**EXERCISE OBJECTIVE**. Copy every line of the data below word for word, omitting the pictures from your answer.

++++ DATASET EXTRACT

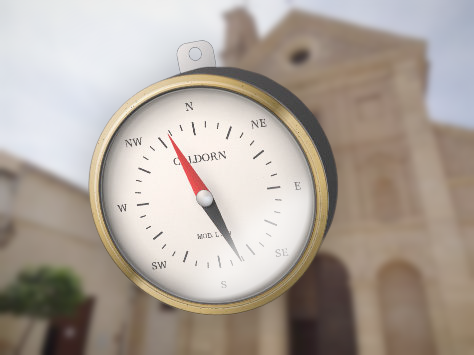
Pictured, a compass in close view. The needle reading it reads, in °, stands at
340 °
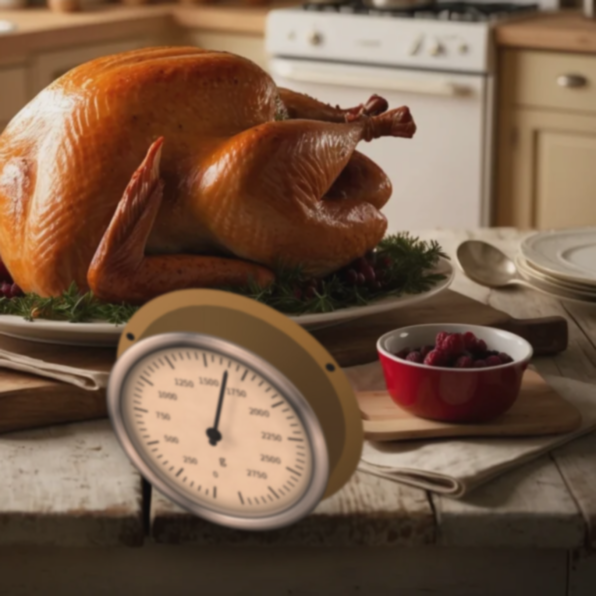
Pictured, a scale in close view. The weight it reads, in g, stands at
1650 g
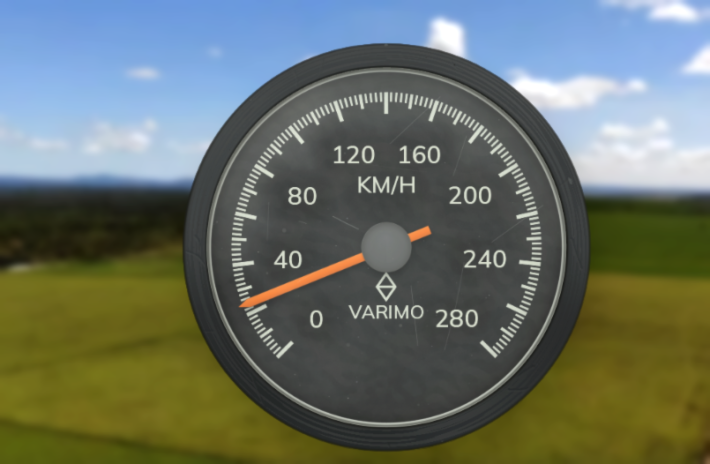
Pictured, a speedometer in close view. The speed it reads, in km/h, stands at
24 km/h
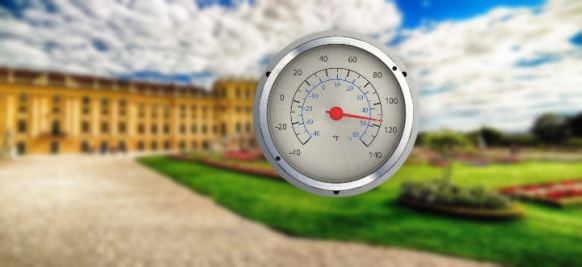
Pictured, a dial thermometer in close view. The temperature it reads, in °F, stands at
115 °F
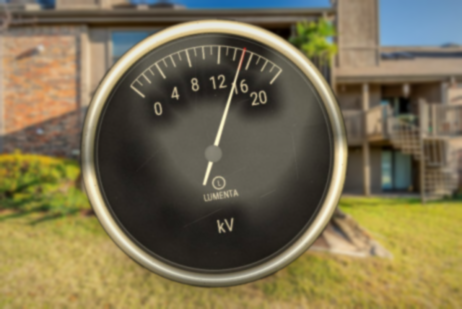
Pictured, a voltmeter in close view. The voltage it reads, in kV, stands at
15 kV
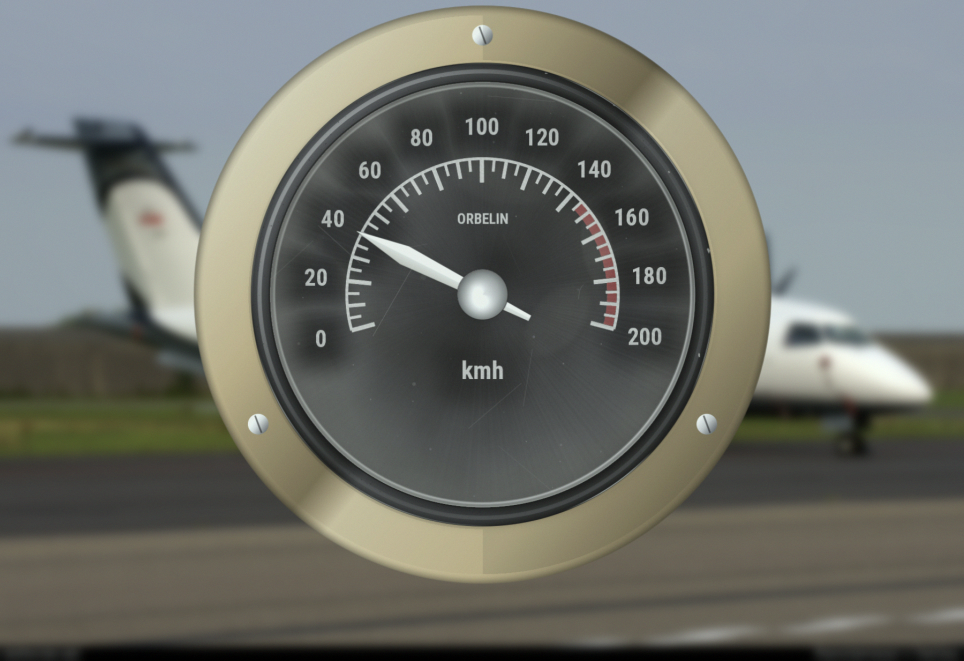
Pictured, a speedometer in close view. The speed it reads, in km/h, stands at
40 km/h
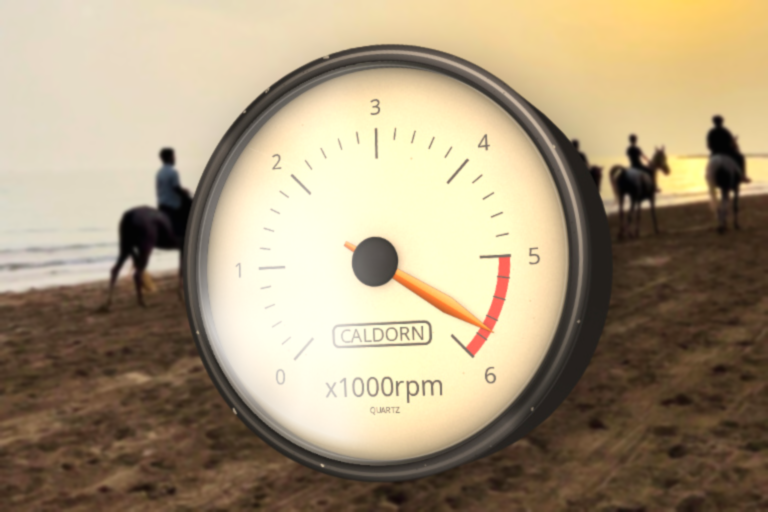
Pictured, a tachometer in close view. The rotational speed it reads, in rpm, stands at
5700 rpm
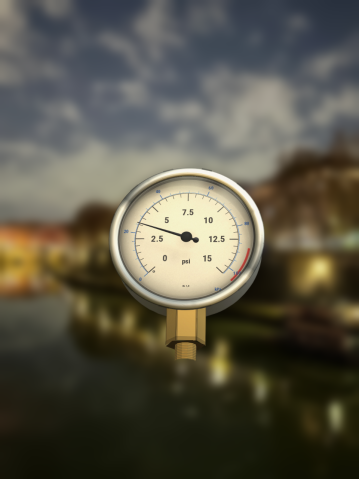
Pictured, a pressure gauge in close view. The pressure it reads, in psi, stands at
3.5 psi
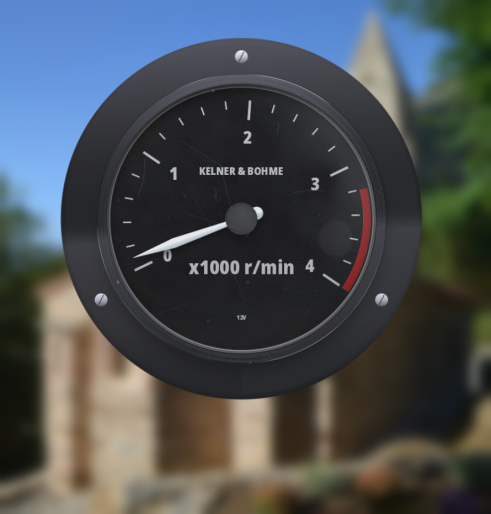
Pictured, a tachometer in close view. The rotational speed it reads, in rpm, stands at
100 rpm
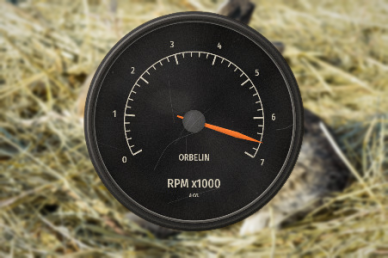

++++++++

**EXERCISE RESULT**.
Pictured, a compass in close view. The needle reading it reads, in °, stands at
340 °
Pictured, a scale in close view. The weight it reads, in g, stands at
1650 g
Pictured, a speedometer in close view. The speed it reads, in km/h, stands at
24 km/h
Pictured, a dial thermometer in close view. The temperature it reads, in °F, stands at
115 °F
Pictured, a voltmeter in close view. The voltage it reads, in kV, stands at
15 kV
Pictured, a speedometer in close view. The speed it reads, in km/h, stands at
40 km/h
Pictured, a tachometer in close view. The rotational speed it reads, in rpm, stands at
5700 rpm
Pictured, a pressure gauge in close view. The pressure it reads, in psi, stands at
3.5 psi
Pictured, a tachometer in close view. The rotational speed it reads, in rpm, stands at
100 rpm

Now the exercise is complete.